Rafa got 13 points from the final 10 games of that season (12 points from the last 6 games) but couldn’t save us from the drop.
But he showed his commitment to the Newcastle club, the City and the supporters by staying on in the second division.
How many world-class managers would do that?
Rafa got us promoted straight back to the Premier League in first place in the Championship – just beating out Chris Hughton and his Brighton team.
Rafa still doesn’t want to talk about his future until Newcastle are safe in the Premier League.
Rafa Benitez – still happy after all these years
But when asked about his three years on Tyneside during his press conference earlier today he said this:
“I am happy. The first few months we did not do as well as we wanted and could not save the team.”

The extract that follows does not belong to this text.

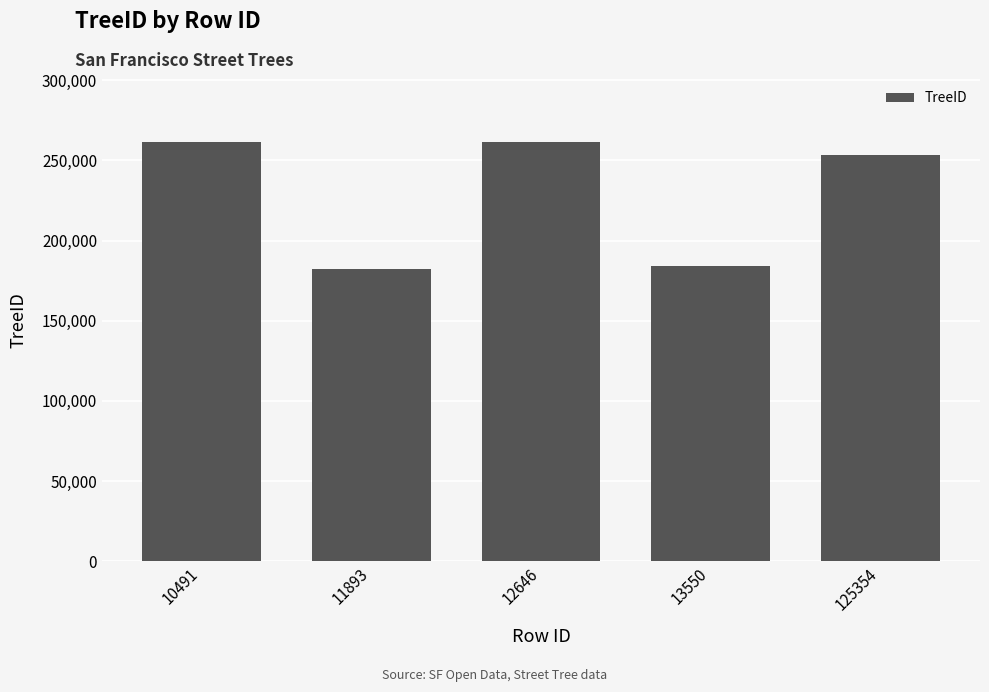

What is the sum of the values at 125354 and 11893?

435865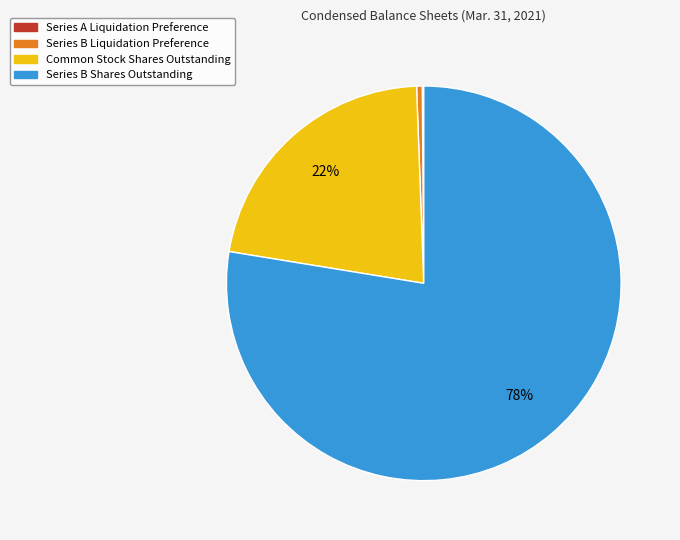

Is it true that Common Stock Shares Outstanding is 33% of the pie?

False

“But then we got promoted at the first attempt which was good, we enjoyed it, then to finish 10th was a great achievement.”
“Hopefully it is the same this year.”
“They (Everton) have good players and it will be a good game if they approach it with their mentality.”
“Everton have confidence after the Liverpool game, they worked so hard against one of the best teams in the league, so they will come here with confidence.”
Rafa has done a great job since we were promoted in May 2017, with very little help from Mike Ashley.
If we can finish in the middle of the table this season perhaps he will agree to stay on as the Newcastle manager.
What Rafa does like at Newcastle is the freedom he is given with the team, the training and selecting of the side – there’s no interference at all from Ashley.
That hasn’t always been true at other clubs he’s managed like Inter-Milan and Real Madrid.
He’s left alone to do his job – which he does expertly, and he’s a workaholic and perfectionist.
Mike Ashley is the big problem as far as the manager staying on long-term.
Rafa wants cast-iron assurances from the Newcastle owner on things like sufficient transfer funds, investment in the training pitches and the Youth Academy – and he may not get them.